• **Extrahierter Text**
•••
Ein Bierchen am Abend: Wie die Web Week entstanden ist
8.5.2017, 07:55 UhrHerr Di Bella, fast jede größere Veranstaltung hat einen Gründungsmythos. Welche Geschichte erzählen Sie vom Finden der Web Week?
Ingo Di Bella: Es war bei einem Bierchen am Abend. Mit ein paar Leuten saßen mein Geschäftspartner Florian Bailley und ich zusammen und haben die Idee entwickelt. In der gleichen Nacht haben wir eine Webseite gebastelt. Eher amateurhaft – Flo und ich sind keine Programmierer. Am nächsten Tag war die Seite online und wir haben mit acht Wochen Vorlauf eingeladen — damals hieß das Event schon Nürnberg Web Week.
Ganz aus dem Nichts ist es aber nicht entstanden.
Di Bella: Schon vor zwölf Jahren haben Flo und ich den Vorläufer, den Web Montag, nach Nürnberg gebracht. Dieses Veranstaltungsformat gibt es in allen großen Metropolen auf der ganzen Welt und dient zum Austausch der Web Szene.
Kennt man sich da nicht?
Di Bella: Wir hatten damals keine Ahnung, was in der Region passiert. Es hieß immer, hier gebe es nichts, doch unser Bauchgefühl sagte anderes.
Was ergab der Realitäts-Check?
Di Bella: Wir kannten manche Leute und die haben wir eingeladen. Am ersten Termin kamen vielleicht 15 Leute — das war unser persönliches Netzwerk. Alle fanden das Format gut. Inzwischen besuchen die größten Web Montage außerhalb der Web Week 150 bis 200 Leute. Es ist eine Wanderveranstaltung, irgendein lokales Unternehmen lädt ein. Es gibt wohl kein digitales Unternehmen in der Region, bei dem wir nicht waren.
Vorstellung in drei Wörtern
Was macht man bei den Treffen?
Di Bella: Jeder stellt sich mit Namen vor – und dazu drei Wörter, die einen beschreiben. Bei mir: Ingo Di Bella, Web Week, Agentur und Fotografie. So kann man 200 Leute recht schnell durchreichen. Es gibt immer einen längeren Vortrag, kurze Impulsvorträge und Zeit fürs Netzwerken. Alles in maximal eineinhalb Stunden, in denen man viele neue Ideen und Impulse mitbekommt. Das hat sich zu einem festen Anker entwickelt, alle sechs bis acht Wochen.
Wie kam es dann zur Web Week?
•••
Einträge aus einer Sammlung:
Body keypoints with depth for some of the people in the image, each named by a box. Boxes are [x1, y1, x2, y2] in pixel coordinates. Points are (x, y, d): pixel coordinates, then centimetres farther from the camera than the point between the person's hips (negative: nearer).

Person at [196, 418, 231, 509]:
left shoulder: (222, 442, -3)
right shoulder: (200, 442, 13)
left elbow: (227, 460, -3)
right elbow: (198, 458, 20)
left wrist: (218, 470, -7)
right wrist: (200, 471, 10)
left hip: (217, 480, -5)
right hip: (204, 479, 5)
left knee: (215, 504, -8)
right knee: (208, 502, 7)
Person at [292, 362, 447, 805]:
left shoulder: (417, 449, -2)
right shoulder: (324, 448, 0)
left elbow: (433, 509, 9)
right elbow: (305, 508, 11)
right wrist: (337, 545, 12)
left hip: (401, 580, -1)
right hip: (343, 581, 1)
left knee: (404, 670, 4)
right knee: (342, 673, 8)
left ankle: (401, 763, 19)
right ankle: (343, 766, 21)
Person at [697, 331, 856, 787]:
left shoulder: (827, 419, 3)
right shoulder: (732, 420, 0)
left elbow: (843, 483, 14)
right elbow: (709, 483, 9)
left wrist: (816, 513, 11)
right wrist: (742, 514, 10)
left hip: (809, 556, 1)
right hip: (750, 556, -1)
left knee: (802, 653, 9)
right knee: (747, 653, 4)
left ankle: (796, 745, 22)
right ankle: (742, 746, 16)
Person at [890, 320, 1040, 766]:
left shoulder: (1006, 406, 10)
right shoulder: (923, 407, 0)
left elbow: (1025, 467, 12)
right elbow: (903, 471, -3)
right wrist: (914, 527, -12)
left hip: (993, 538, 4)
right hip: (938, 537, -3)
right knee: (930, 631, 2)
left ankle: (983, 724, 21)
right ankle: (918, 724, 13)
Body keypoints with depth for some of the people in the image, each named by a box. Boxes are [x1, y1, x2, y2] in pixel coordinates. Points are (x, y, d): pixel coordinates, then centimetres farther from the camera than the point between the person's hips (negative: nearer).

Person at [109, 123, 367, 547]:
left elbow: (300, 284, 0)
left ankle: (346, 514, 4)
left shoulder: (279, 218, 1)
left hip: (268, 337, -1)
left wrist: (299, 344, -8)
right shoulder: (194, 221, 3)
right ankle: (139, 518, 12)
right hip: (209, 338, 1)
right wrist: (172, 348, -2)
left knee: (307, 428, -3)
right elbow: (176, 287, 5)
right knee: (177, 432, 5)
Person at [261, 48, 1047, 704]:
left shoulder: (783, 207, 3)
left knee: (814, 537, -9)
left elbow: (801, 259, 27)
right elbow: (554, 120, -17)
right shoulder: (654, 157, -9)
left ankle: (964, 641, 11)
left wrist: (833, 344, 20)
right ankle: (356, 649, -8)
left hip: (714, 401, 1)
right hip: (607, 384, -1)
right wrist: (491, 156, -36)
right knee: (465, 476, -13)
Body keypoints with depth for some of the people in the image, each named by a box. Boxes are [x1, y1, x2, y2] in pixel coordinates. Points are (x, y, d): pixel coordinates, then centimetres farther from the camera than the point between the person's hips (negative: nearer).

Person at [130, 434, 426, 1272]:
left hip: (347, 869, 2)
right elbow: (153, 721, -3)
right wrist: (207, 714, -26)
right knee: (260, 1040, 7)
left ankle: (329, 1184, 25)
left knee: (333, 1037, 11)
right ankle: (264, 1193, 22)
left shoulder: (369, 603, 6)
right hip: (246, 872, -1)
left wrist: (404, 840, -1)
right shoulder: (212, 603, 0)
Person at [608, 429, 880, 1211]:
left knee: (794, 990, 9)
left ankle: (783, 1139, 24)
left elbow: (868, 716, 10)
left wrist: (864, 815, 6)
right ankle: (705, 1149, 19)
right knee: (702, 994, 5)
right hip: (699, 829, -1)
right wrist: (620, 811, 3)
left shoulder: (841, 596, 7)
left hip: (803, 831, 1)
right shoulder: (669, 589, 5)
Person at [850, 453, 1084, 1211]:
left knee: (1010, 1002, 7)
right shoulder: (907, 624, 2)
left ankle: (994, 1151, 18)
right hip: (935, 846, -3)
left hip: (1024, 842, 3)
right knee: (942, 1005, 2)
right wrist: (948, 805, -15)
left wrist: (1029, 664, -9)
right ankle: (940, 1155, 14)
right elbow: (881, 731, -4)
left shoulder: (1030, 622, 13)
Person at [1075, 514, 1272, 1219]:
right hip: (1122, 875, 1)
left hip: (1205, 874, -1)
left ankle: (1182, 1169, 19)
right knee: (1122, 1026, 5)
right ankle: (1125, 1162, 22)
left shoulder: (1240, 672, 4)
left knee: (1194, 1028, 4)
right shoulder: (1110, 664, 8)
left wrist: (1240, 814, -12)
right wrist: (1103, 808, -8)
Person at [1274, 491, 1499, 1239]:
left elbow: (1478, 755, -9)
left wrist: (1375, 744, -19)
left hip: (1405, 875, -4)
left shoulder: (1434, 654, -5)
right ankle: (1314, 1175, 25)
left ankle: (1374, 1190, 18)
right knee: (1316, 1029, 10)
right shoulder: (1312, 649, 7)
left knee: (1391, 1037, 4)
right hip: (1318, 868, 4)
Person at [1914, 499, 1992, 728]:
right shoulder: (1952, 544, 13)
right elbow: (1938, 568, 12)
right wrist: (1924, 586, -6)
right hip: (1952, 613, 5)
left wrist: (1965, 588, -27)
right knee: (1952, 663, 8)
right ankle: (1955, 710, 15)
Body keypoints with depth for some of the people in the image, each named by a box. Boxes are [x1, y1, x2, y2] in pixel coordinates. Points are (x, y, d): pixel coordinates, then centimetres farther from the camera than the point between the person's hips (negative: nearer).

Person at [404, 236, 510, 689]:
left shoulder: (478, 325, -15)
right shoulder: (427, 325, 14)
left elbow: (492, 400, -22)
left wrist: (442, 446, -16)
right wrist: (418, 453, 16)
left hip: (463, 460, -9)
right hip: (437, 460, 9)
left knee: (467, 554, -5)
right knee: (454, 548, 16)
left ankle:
•••
• **Zu befolgende Anweisungen**
Welche Veranstaltung nennt Ingo Di Bella im Interview zur Web Week als deren Vorläufer?

• **Ergebnis**
Den Web Montag, den er gemeinsam mit Florian Bailley nach Nürnberg brachte.